MUTUAL FUND PLAN - DIRECT OR REGULAR ?

1. Trail Commissions are calculated on a daily basis as a percentage of the assets under management of the distributor and payable monthly. 
2. Since these are calculated on net assets, distributors are benefited from a) rise in his assets in the form of higher NAV of funds or b) sale of more units. 
3. Also, these are paid out of the expense ratio which is deducted on a daily basis. 
4. An investor doesn’t need to worry about trail commission because these are factored in the expense ratio which is explicitly stated by all funds, and are not any hidden cost affecting your NAV. 
5. A mutual fund distributor is paid commission as long as investor’s money is held in the fund.
6. From 1st Jan 2013, Sebi asked fund houses to create direct plans in which the commission that would otherwise have been paid to intermediaries goes to the fund's NAV, and thus to the investors.
7. A direct plan, therefore, has a lower expense ratio as it does not include payments to distributors in the form of commissions made in a regular plan.
8. The degree of out-performance is higher among equity funds than debt funds, which varies across fund categories.
9. The reward of lower expenses results in higher returns for investors, which over a long period, does tend to accumulate. 
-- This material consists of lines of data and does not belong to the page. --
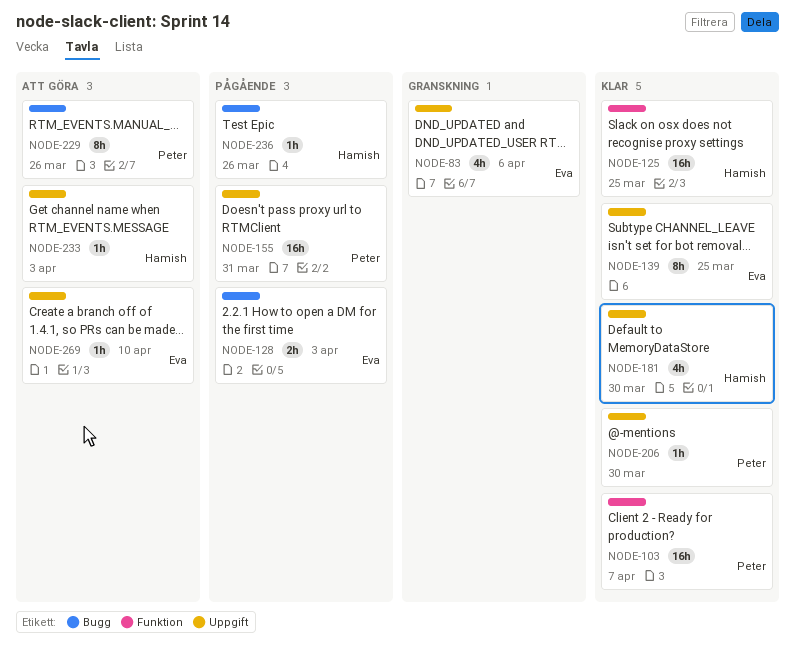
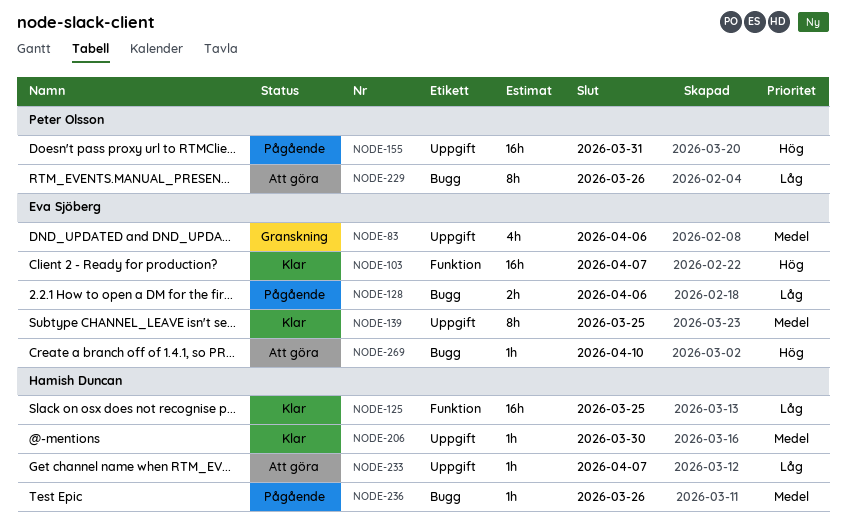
NODE-103, owner: Peter Olsson -> Eva Sjöberg
NODE-128, due: Apr 3 -> Apr 6
NODE-181: present -> none
NODE-206, owner: Peter Olsson -> Hamish Duncan
NODE-233, due: Apr 3 -> Apr 7
NODE-269, label: Uppgift -> Bugg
10. Whether you should go for direct plans depends entirely on what services the intermediaries offer you and whether you can substitute them yourself.
11. While any investor would prefer to maximize value of his funds through the direct option, you should individually decide whether this difference is large enough to forego the services of your intermediary for the tenure of your investment in that fund. 
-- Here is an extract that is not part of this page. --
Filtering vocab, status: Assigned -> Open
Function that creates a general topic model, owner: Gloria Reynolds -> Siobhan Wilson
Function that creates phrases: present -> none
12. Investing through direct plans makes sense when you are certain that going through an intermediary offers no value.
13. Ideally, an intermediary should be helping you with investment advice along with procedural help which should be worth the extra commission.
14. Existing regular plan investors, tempted to move to direct plans, need to know that there are switching costs and capital gains involved if they decide to make the move, in addition to being confident of their Do-It-Yourself abilities.
15. Switching to direct equity plans works best if you are planning to stay invested for long-term and after minimizing capital gains taxes.
16. Switching to direct plans in any non-equity fund isn't worthwhile, as the tax-incidence is very high compared to the benefit, and starting fresh investments in their direct plans is better. 
17. At the end of the day, direct plans are a compromise on convenience to some extent, as you would need to spend time and effort in selecting the most suitable fund, tracking their performance, and executing transactions, besides their paperwork.
18. But for savvy investors, who can spend time and energy and manage these on their own, direct plans are better, as the saved expenses keep compounding too.